**What you need to do**
Output each record verbatim, with pictures left out.

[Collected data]
#####

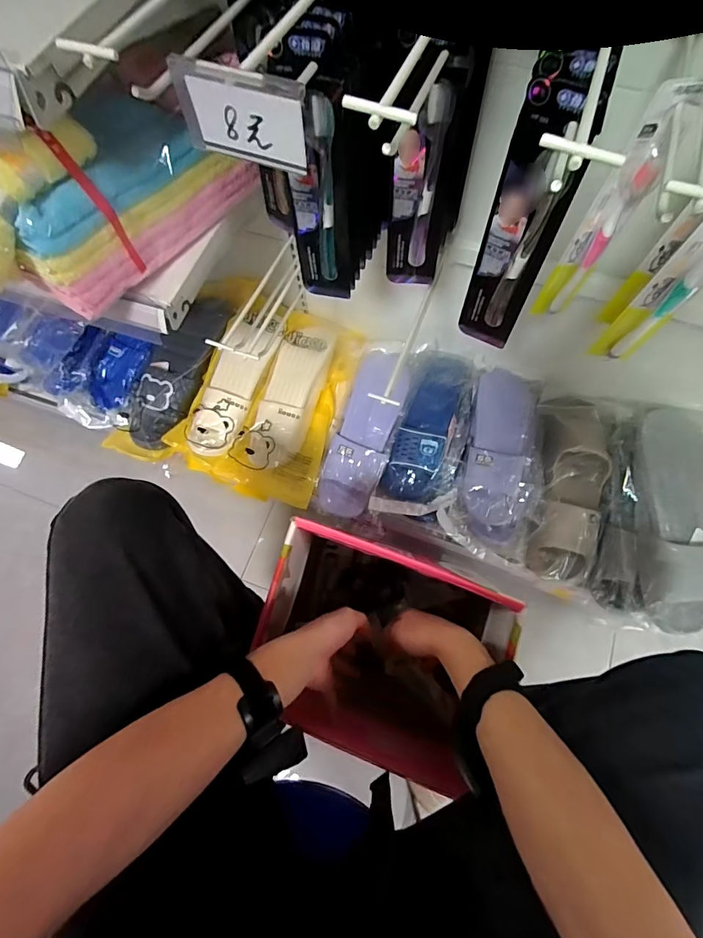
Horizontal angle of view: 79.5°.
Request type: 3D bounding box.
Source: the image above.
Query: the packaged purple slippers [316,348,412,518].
[{"bbox_3d":[0.028,-0.075,0.828,0.108,0.093,0.327,17,72,8],"label":"packaged purple slippers"}]

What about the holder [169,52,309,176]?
[{"bbox_3d":[-0.063,-0.203,0.246,0.080,0.047,0.010,23,73,10],"label":"holder"}]

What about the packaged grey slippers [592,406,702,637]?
[{"bbox_3d":[0.555,0.083,0.741,0.173,0.082,0.376,11,71,6],"label":"packaged grey slippers"}]

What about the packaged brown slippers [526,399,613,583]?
[{"bbox_3d":[0.422,0.036,0.809,0.129,0.069,0.350,8,83,5],"label":"packaged brown slippers"}]

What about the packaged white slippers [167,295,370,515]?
[{"bbox_3d":[-0.163,-0.151,0.862,0.281,0.105,0.387,17,72,8],"label":"packaged white slippers"}]

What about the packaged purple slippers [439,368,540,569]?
[{"bbox_3d":[0.288,-0.017,0.821,0.157,0.073,0.362,10,84,6],"label":"packaged purple slippers"}]

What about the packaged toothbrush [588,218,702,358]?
[{"bbox_3d":[0.282,-0.164,0.355,0.028,0.221,0.039,-40,74,-11],"label":"packaged toothbrush"}]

#####

**Exercise answer**
Horizontal angle of view: 79.5°.
Request type: 3D bounding box.
Source: the image above.
Query: the packaged purple slippers [316,348,412,518].
[{"bbox_3d":[0.028,-0.075,0.828,0.108,0.093,0.327,17,72,8],"label":"packaged purple slippers"}]

What about the holder [169,52,309,176]?
[{"bbox_3d":[-0.063,-0.203,0.246,0.080,0.047,0.010,23,73,10],"label":"holder"}]

What about the packaged grey slippers [592,406,702,637]?
[{"bbox_3d":[0.555,0.083,0.741,0.173,0.082,0.376,11,71,6],"label":"packaged grey slippers"}]

What about the packaged brown slippers [526,399,613,583]?
[{"bbox_3d":[0.422,0.036,0.809,0.129,0.069,0.350,8,83,5],"label":"packaged brown slippers"}]

What about the packaged white slippers [167,295,370,515]?
[{"bbox_3d":[-0.163,-0.151,0.862,0.281,0.105,0.387,17,72,8],"label":"packaged white slippers"}]

What about the packaged purple slippers [439,368,540,569]?
[{"bbox_3d":[0.288,-0.017,0.821,0.157,0.073,0.362,10,84,6],"label":"packaged purple slippers"}]

What about the packaged toothbrush [588,218,702,358]?
[{"bbox_3d":[0.282,-0.164,0.355,0.028,0.221,0.039,-40,74,-11],"label":"packaged toothbrush"}]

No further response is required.